The Inclusive Economy
Can mobile technology inspire a new habit of saving for the future?
By Vince Lampone on 06/22/2012 @ 02:00 PM
As any smartphone owner can attest, mobile technology continues to transform us at breakneck speed. In particular, the glut of mobile apps – nearly half a million for the iPhone alone! – allows us to waste time, and spend impulsively, in ever more creative ways.
Yet while instant gratification may be flourishing, it’s also true that mobile apps have the potential to kick-start a positive “high-tech behavioral revolution”, empowering us with highly personalized tools to manage our physical and financial health – ones which previously had been the province of the well-heeled alone.

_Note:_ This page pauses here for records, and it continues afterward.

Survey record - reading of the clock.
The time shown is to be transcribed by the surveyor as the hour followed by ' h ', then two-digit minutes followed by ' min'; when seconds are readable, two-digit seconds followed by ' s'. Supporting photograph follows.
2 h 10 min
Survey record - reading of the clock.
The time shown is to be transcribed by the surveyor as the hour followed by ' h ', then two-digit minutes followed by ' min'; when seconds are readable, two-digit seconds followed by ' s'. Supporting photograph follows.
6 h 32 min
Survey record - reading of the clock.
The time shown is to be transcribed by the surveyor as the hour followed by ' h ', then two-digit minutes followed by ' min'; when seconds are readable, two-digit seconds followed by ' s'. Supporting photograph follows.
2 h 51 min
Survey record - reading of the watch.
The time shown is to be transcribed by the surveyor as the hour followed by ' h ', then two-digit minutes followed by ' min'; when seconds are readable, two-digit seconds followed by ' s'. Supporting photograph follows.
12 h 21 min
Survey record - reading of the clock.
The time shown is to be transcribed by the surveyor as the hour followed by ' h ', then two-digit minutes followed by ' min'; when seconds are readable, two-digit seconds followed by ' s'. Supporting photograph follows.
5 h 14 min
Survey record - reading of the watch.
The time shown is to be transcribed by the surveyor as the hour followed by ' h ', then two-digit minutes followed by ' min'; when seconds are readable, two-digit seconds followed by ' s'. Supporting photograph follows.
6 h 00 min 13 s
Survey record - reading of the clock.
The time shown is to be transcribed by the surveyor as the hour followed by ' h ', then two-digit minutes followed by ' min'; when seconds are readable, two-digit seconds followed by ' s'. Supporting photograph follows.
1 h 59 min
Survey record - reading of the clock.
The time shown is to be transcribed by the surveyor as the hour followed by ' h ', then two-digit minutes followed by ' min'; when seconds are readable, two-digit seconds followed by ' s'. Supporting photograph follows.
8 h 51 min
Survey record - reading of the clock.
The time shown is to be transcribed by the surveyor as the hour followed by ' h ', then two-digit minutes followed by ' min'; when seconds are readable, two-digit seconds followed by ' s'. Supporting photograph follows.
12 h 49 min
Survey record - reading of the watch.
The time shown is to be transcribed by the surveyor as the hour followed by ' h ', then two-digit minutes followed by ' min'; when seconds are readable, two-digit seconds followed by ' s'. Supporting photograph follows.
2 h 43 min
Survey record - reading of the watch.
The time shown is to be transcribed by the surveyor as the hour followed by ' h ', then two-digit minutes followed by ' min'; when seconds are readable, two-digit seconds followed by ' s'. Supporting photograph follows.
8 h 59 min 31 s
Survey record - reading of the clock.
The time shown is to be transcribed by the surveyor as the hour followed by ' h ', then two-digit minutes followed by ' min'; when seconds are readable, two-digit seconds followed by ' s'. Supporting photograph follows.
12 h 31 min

In our field, popular apps like Mint.com continue to offer wonderful tools for savvy Americans to manage their personal finances. However, most share Achilles heels – they rely on Internet access, as well as records from official bank and credit card transactions. Great news for those of us tapped into mainstream financial institutions… but not so much for people without credit cards or smartphones.
Thankfully, a new player is stepping in to help fill this gap. Juntos Finanzas, a Stanford-bred startup, is harnessing the power of humble text messages to help cash-based families track their finances. These users can text the amount and type of their expenses to a dedicated phone number, and get a handsome mailing each month that tells them exactly where their money went. (They also receive simple budget updates by text, at any time they want.)
Since credit cards often encourage impulse buying, an electronic budgeting system that looks favorably upon cash usage is a definite plus. Also, I can’t help but suspect that the act of manually texting the dollar amount of every transaction is another helpful check against rash purchasing for many users.
As their name suggests, Juntos Finanzas is especially geared towards the Latino community. But their simple, text-based product concept could have potential appeal to a much wider swath of Americans – including anyone who can’t be bothered with paper, or those who think of financial websites like Brussels sprouts – “good for you”, perhaps, but hopelessly boring and best avoided.